Как рассуждали кельты? Цезарь и Лабиэн заняли очень выгодные позиции на холме и на гребне горы, однако почему-то не стали атаковать их лагерь и решили избежать сражения. Значит, римляне испугались! Именно поэтому в обозе гельветов царила настоящая эйфория. Такова уж природа человека: наиболее вероятным объяснением любого события мы считаем то, которое нам более всего по душе. Преследуемые превратились в преследователей. Самые нетерпеливые кельтские всадники тут же бросились в погоню за римлянами и начали устраивать набеги на арьергард Цезаря. Проконсул отреагировал молниеносно: двум легионам из тех, которые находились под его командованием, он отдал приказ выстроиться на холме в боевом порядке. На флангах находились легко вооруженные наемники с круглыми щитами, в кожаных шлемах, с мечами и множеством облегченных копий, предназначенных для метания. Там же находились и лучники. Задачей легионеров и вспомогательных войск была зашита перевозимого имущества. Эти два легиона, состоявшие из молодых солдат, которые еще не принимали участия в военных действиях, расположились почти у самой вершины, а ниже, ближе к подножию возвышенности, Цезарь выстроил четыре легиона, испытанных в тяжелых боях.
Мы с Вандой оказались на самом верху, среди телег, катапульт и множества сложенных палаток, оставленных солдатами прямо на земле. Отсюда я мог наблюдать, как всадники-гельветы бросились в атаку на позиции римлян, даже не дожидаясь подкрепления в лице пеших воинов, которые находились довольно далеко от места, где должно было состояться сражение.
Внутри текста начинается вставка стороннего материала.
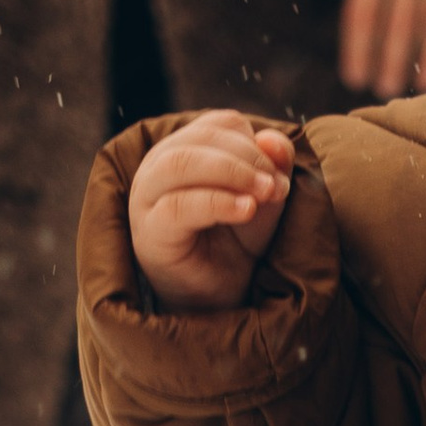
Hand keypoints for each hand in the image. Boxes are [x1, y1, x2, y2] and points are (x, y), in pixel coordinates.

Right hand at [127, 111, 295, 308]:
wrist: (218, 300)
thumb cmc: (235, 246)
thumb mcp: (263, 200)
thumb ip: (272, 167)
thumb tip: (273, 139)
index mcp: (184, 150)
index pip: (218, 125)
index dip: (254, 142)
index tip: (278, 173)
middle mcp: (158, 168)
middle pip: (199, 139)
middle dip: (247, 157)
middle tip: (276, 186)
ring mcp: (147, 199)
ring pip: (182, 163)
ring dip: (232, 172)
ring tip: (264, 194)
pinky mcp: (150, 232)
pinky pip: (179, 206)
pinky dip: (218, 202)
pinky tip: (247, 211)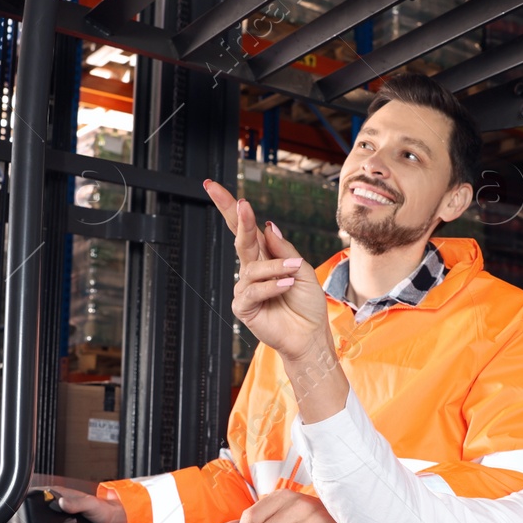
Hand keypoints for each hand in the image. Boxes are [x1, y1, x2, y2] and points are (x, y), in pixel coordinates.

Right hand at [33, 489, 126, 522]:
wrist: (109, 522)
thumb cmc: (101, 509)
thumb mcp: (89, 504)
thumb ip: (76, 503)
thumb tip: (62, 503)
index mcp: (59, 495)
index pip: (38, 500)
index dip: (36, 512)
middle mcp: (56, 505)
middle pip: (38, 519)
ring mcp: (56, 518)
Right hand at [203, 178, 331, 364]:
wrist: (310, 336)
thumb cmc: (307, 305)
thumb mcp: (302, 269)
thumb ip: (283, 249)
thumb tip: (267, 226)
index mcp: (266, 257)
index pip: (245, 229)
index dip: (230, 208)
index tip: (213, 186)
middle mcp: (253, 270)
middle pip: (239, 238)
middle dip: (236, 218)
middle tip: (241, 204)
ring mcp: (246, 289)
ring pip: (253, 268)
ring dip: (275, 268)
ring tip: (293, 273)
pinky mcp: (243, 308)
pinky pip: (253, 290)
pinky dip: (271, 286)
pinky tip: (285, 286)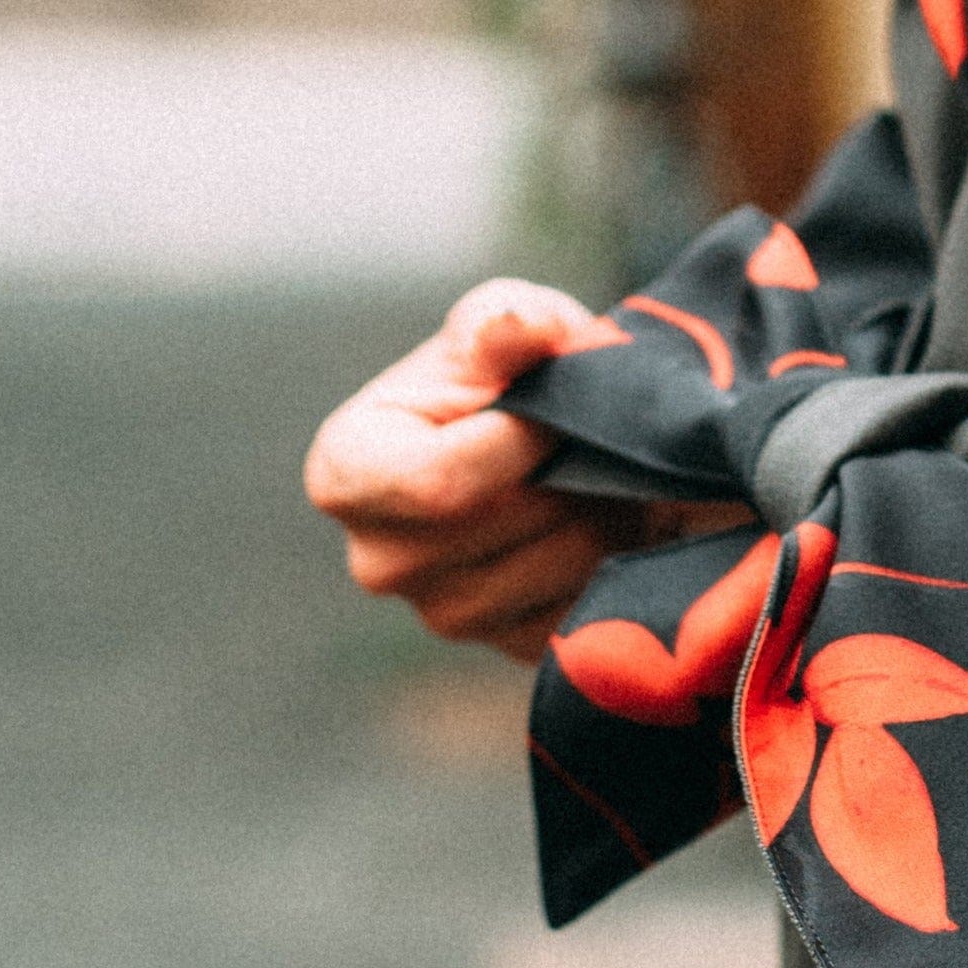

Цезарь отдал своей кавалерии приказ атаковать нападавших. Звуки рогов превратили приказы военачальника в сигналы, понятные всем солдатам. Едва услышав эти команды, всадники-эдуи, служившие в кавалерии Цезаря, ринулись наперерез гельветам. Но гельветская кавалерия превосходила их численностью и двигалась столь плотными рядами, что эдуи при виде этой живой стены остановились и были буквально сметены. Тех, кому посчастливилось уцелеть, охватила паника, и они попытались спастись бегством. На лицах «зеленых» новобранцев были написаны страх и смятение. С ужасами войны они были знакомы только понаслышке, по рассказам ветеранов. Сейчас же они оказались в совершенно незнакомых им землях, среди враждебно настроенных племен и, стоя на вершине холма, ожидали атаки тысяч варваров, не знавших страха перед смертью. Кельтов становилось все больше. Через несколько часов все пешие воины из обоза гельветов должны были достигнуть долины у подножия холма. Казалось, что нам навстречу движется река, превращающаяся на некотором расстоянии от первых рядов римских легионеров в безбрежный океан.